__GIVEN RECORDS__
━━━━━━━━━━

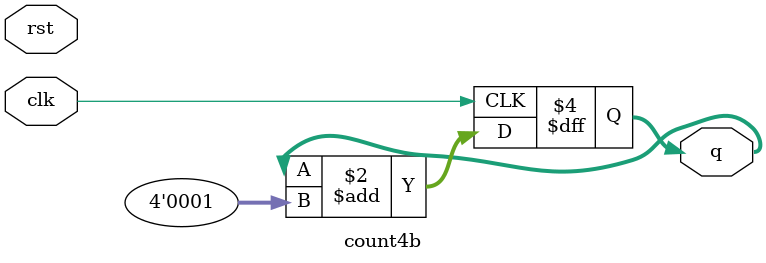
<source format=v>
module count4b(clk,rst,q);
input clk,rst;
output reg[3:0]q;

initial q<=0;

always@(posedge clk)
	q=q+4'b1;

endmodule

</source>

━━━━━━━━━━

__WHAT IS BEING ASKED__
Could you restate the entries word for word, skipping any pictures?

__COMPLETED TASK__
<source format=v>
module count4b(clk,rst,q);
input clk,rst;
output reg[3:0]q;

initial q<=0;

always@(posedge clk)
	q=q+4'b1;

endmodule

</source>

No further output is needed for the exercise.